Beta-adrenergic blockade attenuates insulin resistance induced by tumor necrosis factor.

The macrophage secretory product tumor necrosis factor (TNF) impairs insulin action on peripheral glucose uptake and hepatic glucose output. Because circulating catecholamines are also elevated by TNF, the present study was performed to determine the role of the adrenergic system in eliciting the insulin resistance. Human recombinant TNF (1 microgram.h-1.kg-1) was infused intravenously into chronically catheterized fasted rats for approximately 18 h. Before TNF, an infusion of either saline, propranolol (nonselective beta-antagonist), atenolol (selective beta 1-antagonist), or phentolamine (alpha-antagonist) was started and continued throughout the experimental protocol. Infusion of either the alpha- or beta-receptor antagonist failed to prevent the TNF-induced increase in basal glucose uptake or hepatic glucose output. Under euglycemic hyperinsulinemic conditions, whole body glucose disposal was lower in TNF-infused rats than in control animals. This resulted from a decreased rate of insulin-stimulated glucose uptake by skeletal muscle, skin, and intestine.

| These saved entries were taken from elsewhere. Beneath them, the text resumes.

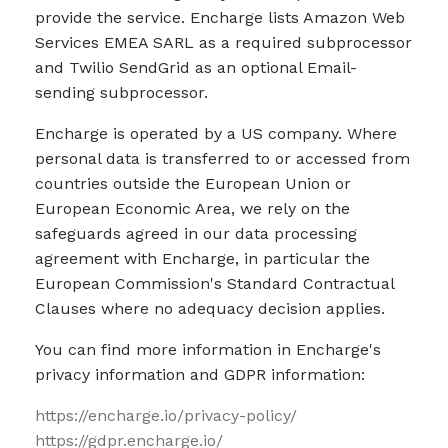
provide the service. Encharge lists Amazon Web
Services EMEA SARL as a required subprocessor
and Twilio SendGrid as an optional Email-
sending subprocessor.
Encharge is operated by a US company. Where
personal data is transferred to or accessed from
countries outside the European Union or
European Economic Area, we rely on the
safeguards agreed in our data processing
agreement with Encharge, in particular the
European Commission's Standard Contractual
Clauses where no adequacy decision applies.
You can find more information in Encharge's
privacy information and GDPR information:
https://encharge.io/privacy-policy/
https://gdpr.encharge.io/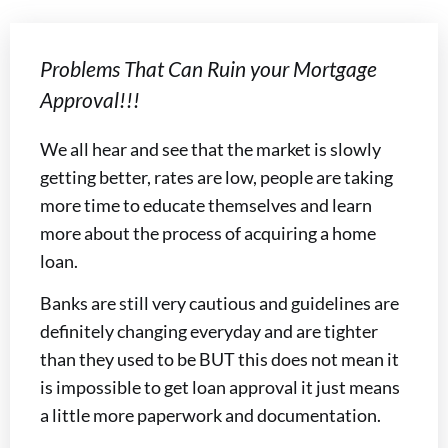
Problems That Can Ruin your Mortgage
Approval!!!
We all hear and see that the market is slowly
getting better, rates are low, people are taking
more time to educate themselves and learn
more about the process of acquiring a home
loan.
Banks are still very cautious and guidelines are
definitely changing everyday and are tighter
than they used to be BUT this does not mean it
is impossible to get loan approval it just means
a little more paperwork and documentation.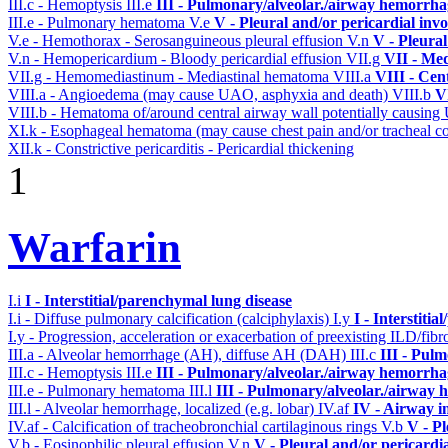
III.c - Hemoptysis
III.e
III - Pulmonary/alveolar./airway hemorrha
III.e - Pulmonary hematoma
V.e
V - Pleural and/or pericardial inv
V.e - Hemothorax - Serosanguineous pleural effusion
V.n
V - Pleura
V.n - Hemopericardium - Bloody pericardial effusion
VII.g
VII - Med
VII.g - Hemomediastinum - Mediastinal hematoma
VIII.a
VIII - Cen
VIII.a - Angioedema (may cause UAO, asphyxia and death)
VIII.b
V
VIII.b - Hematoma of/around central airway wall potentially causi
XI.k - Esophageal hematoma (may cause chest pain and/or tracheal 
XII.k - Constrictive pericarditis - Pericardial thickening
1
Warfarin
I.i
I - Interstitial/parenchymal lung disease
I.i - Diffuse pulmonary calcification (calciphylaxis)
I.y
I - Interstiti
I.y - Progression, acceleration or exacerbation of preexisting ILD/fibr
III.a - Alveolar hemorrhage (AH), diffuse AH (DAH)
III.c
III - Pul
III.c - Hemoptysis
III.e
III - Pulmonary/alveolar./airway hemorrha
III.e - Pulmonary hematoma
III.l
III - Pulmonary/alveolar./airway
III.l - Alveolar hemorrhage, localized (e.g. lobar)
IV.af
IV - Airway i
IV.af - Calcification of tracheobronchial cartilaginous rings
V.b
V - Pl
V.b - Eosinophilic pleural effusion
V.n
V - Pleural and/or pericardi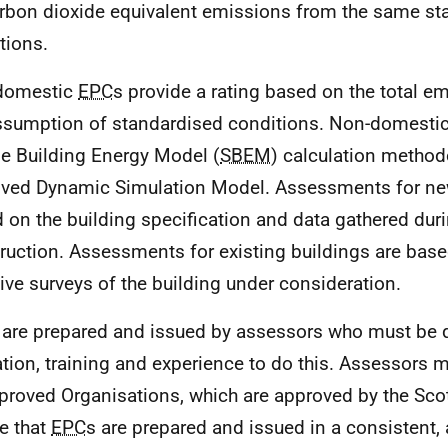
rbon dioxide equivalent emissions from the same st
tions.
domestic
EPC
s provide a rating based on the total e
ssumption of standardised conditions. Non-domesti
e Building Energy Model (
SBEM
) calculation method
ved Dynamic Simulation Model. Assessments for new
 on the building specification and data gathered duri
ruction. Assessments for existing buildings are bas
sive surveys of the building under consideration.
 are prepared and issued by assessors who must be q
tion, training and experience to do this. Assessors
proved Organisations, which are approved by the Scot
e that
EPC
s are prepared and issued in a consistent,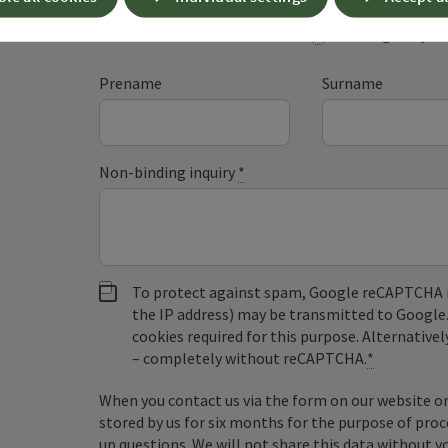
Fields marked with an asterisk (
*
) are obligatory
Prename
Surname
Non-binding inquiry
*
To protect against spam, Google reCAPTCHA is 
the IP address) may be transmitted to Google
cookies required for this purpose. Alternativel
– completely without reCAPTCHA.
*
When you contact us via the form on our website or 
stored by us for six months for the purpose of proc
up questions. We will not share this data without y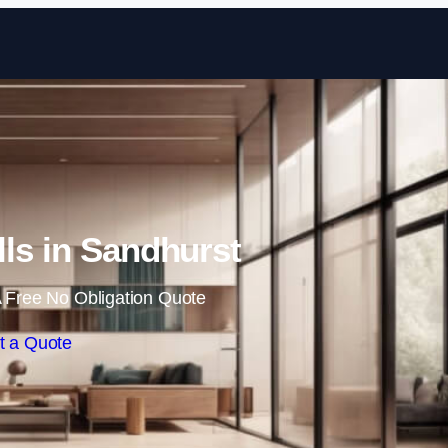
Skip to content
lls in Sandhurst
 Free No Obligation Quote
t a Quote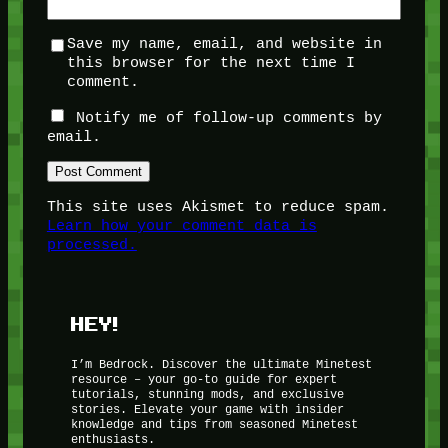
Save my name, email, and website in
this browser for the next time I
comment.
Notify me of follow-up comments by
email.
This site uses Akismet to reduce spam.
Learn how your comment data is
processed.
HEY!
I’m Bedrock. Discover the ultimate Minetest
resource – your go-to guide for expert
tutorials, stunning mods, and exclusive
stories. Elevate your game with insider
knowledge and tips from seasoned Minetest
enthusiasts.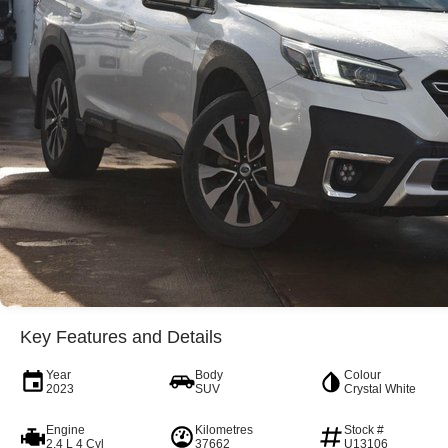
Key Features and Details
Year
Body
Colour
2023
SUV
Crystal White
Engine
Kilometres
Stock #
2.4 L 4 Cyl
37662
U13106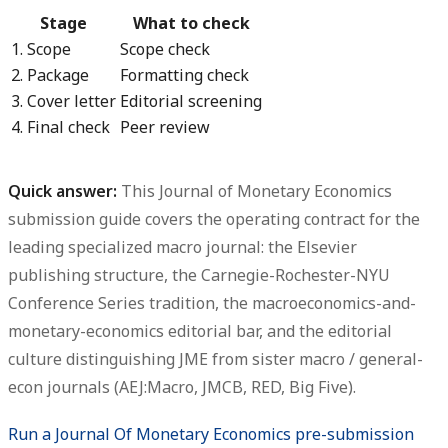
Stage
What to check
1. Scope
Scope check
2. Package
Formatting check
3. Cover letter
Editorial screening
4. Final check
Peer review
Quick answer:
This
Journal of Monetary Economics
submission guide
covers the operating contract for the
leading specialized macro journal: the Elsevier
publishing structure, the Carnegie-Rochester-NYU
Conference Series tradition, the macroeconomics-and-
monetary-economics editorial bar, and the editorial
culture distinguishing JME from sister macro / general-
econ journals (AEJ:Macro, JMCB, RED, Big Five).
Run a Journal Of Monetary Economics pre-submission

In propranolol-infused rats, but not in those receiving atenolol or phentolamine, the TNF-induced decrease in whole body glucose uptake was partially prevented. Propranolol attenuated the development of peripheral insulin resistance by selectively preventing the decrease in glucose uptake by skeletal muscle but not by skin and ileum. Propranolol was also able to ameliorate the hepatic insulin resistance produced by TNF. These results suggest that beta-adrenergic stimulation, probably mediated by a beta 2-adrenergic mechanism, is partially responsible for the development of both peripheral and hepatic insulin resistance in animals infused with TNF.